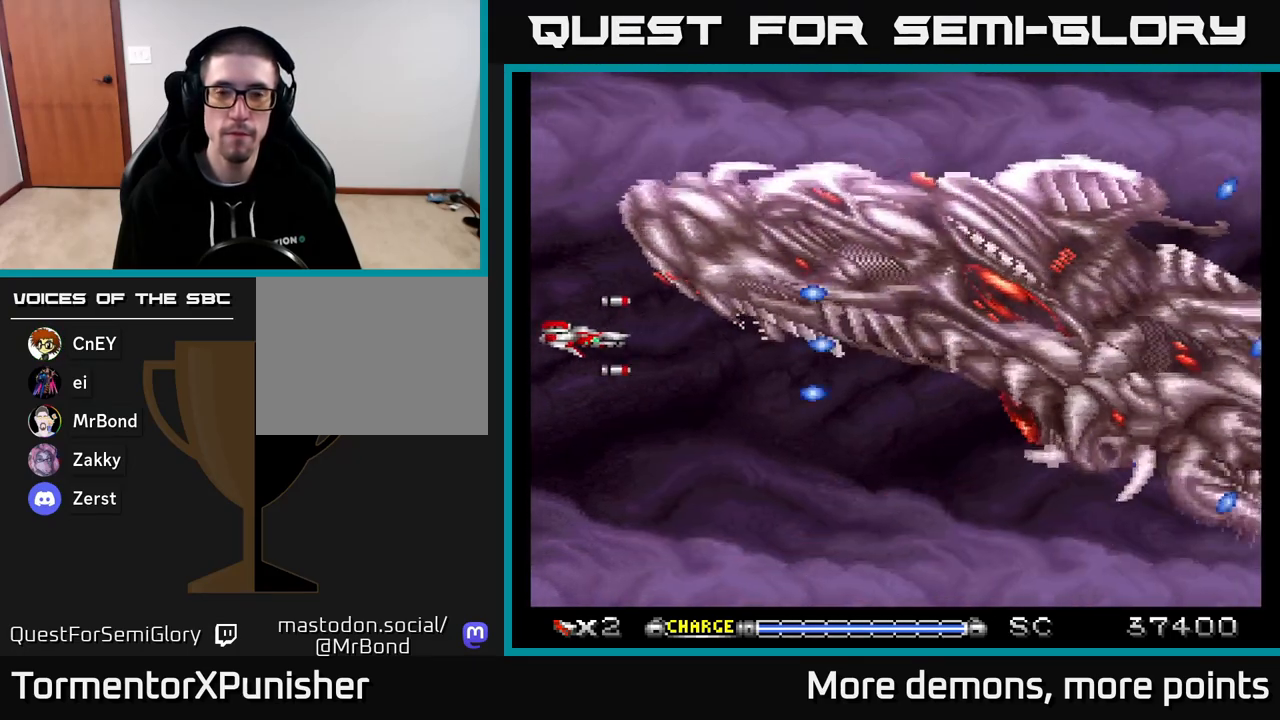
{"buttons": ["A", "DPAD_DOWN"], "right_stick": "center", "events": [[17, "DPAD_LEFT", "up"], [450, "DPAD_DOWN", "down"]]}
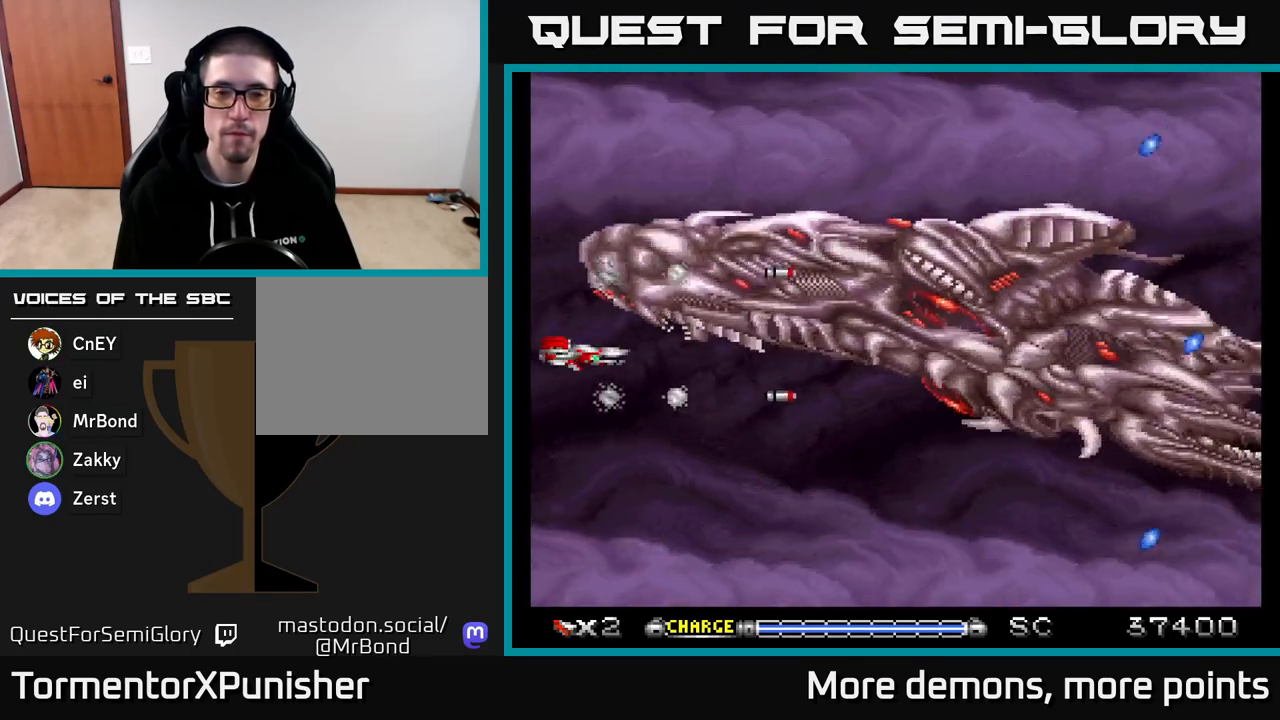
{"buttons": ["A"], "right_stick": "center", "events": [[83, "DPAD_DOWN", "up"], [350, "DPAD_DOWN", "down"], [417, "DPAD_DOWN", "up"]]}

········

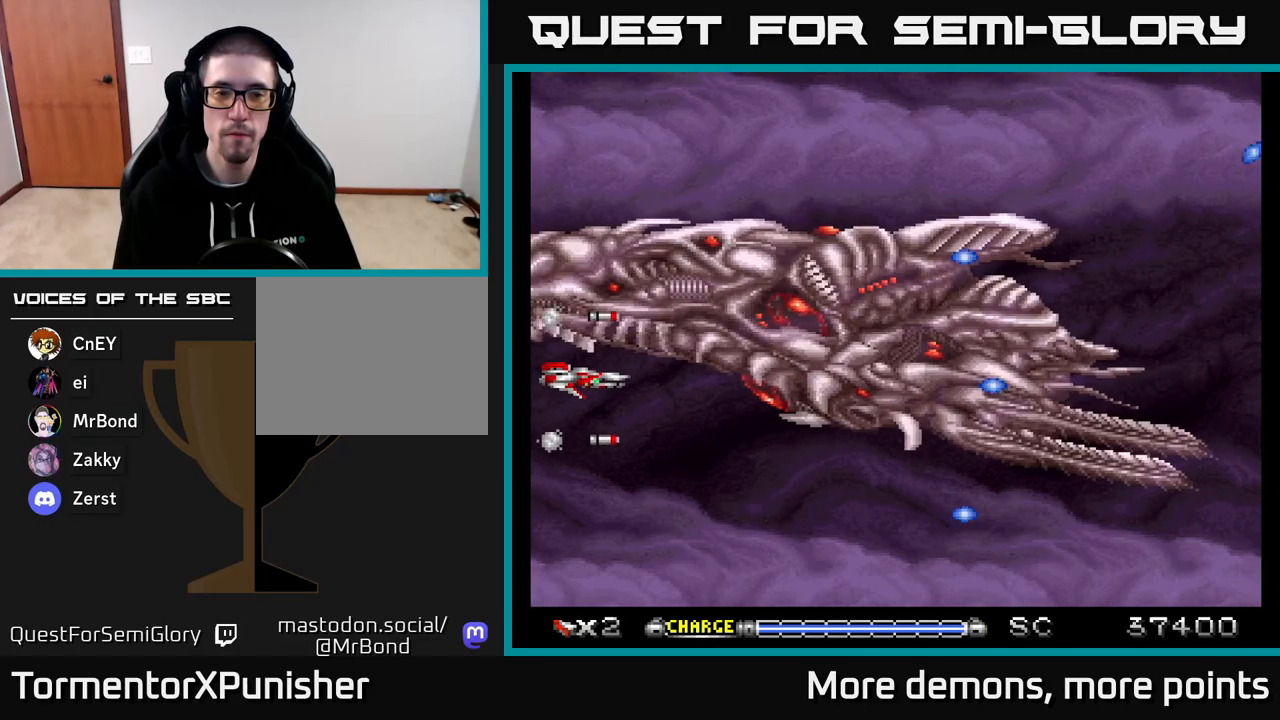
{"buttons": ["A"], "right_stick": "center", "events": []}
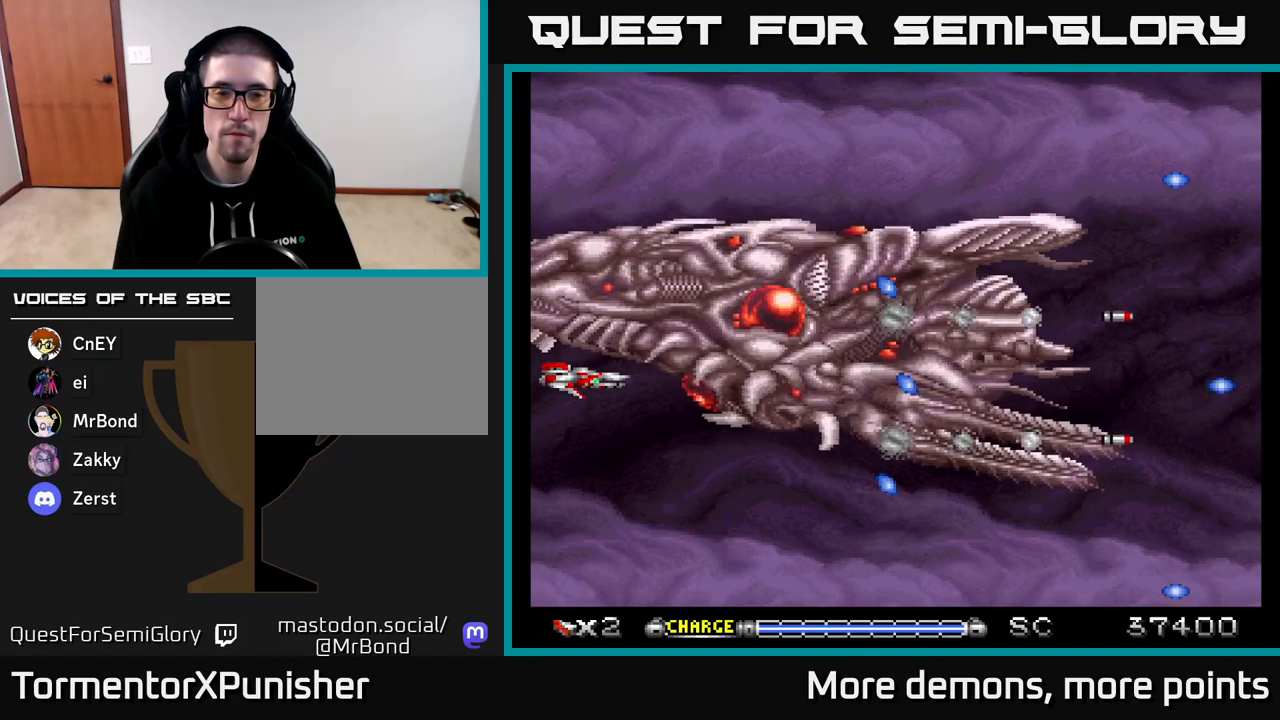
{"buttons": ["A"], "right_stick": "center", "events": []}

········

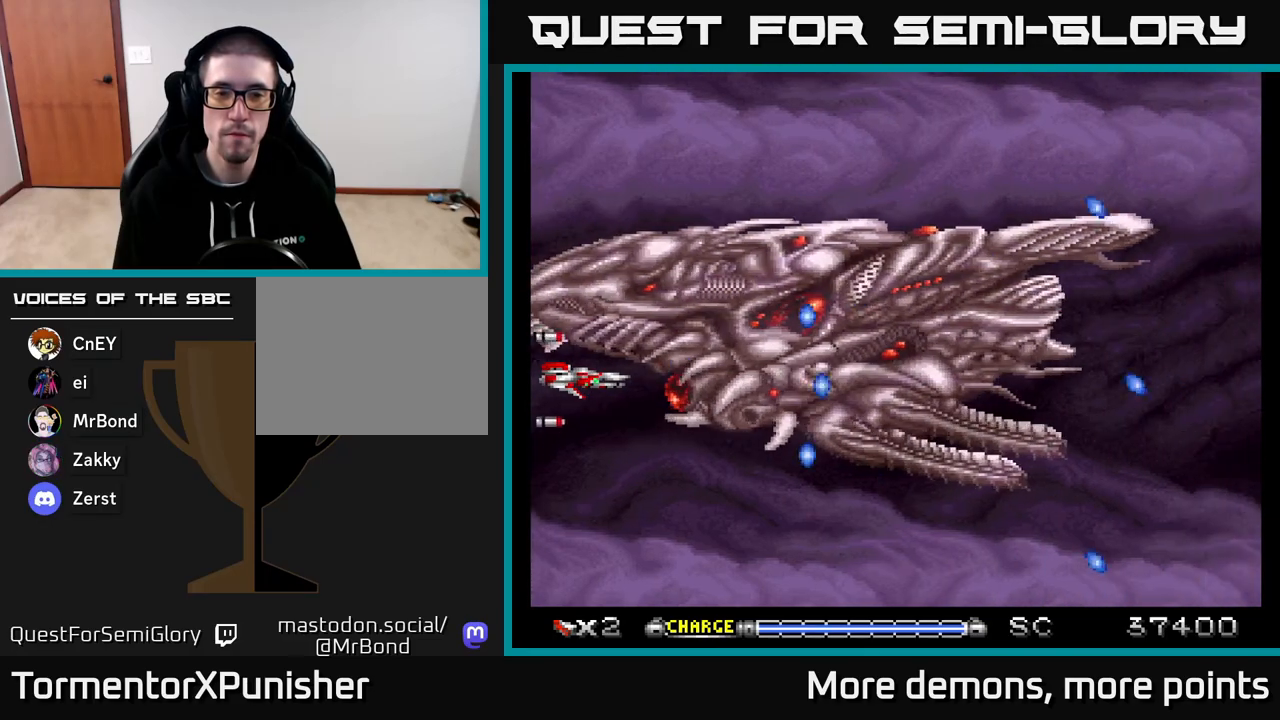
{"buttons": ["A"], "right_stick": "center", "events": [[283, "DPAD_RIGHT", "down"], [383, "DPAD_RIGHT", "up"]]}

········

■ **What is being asked**:
Your answer should be one number, the count of lines in the records that contain the string "down".

■ **Exercise response**:
3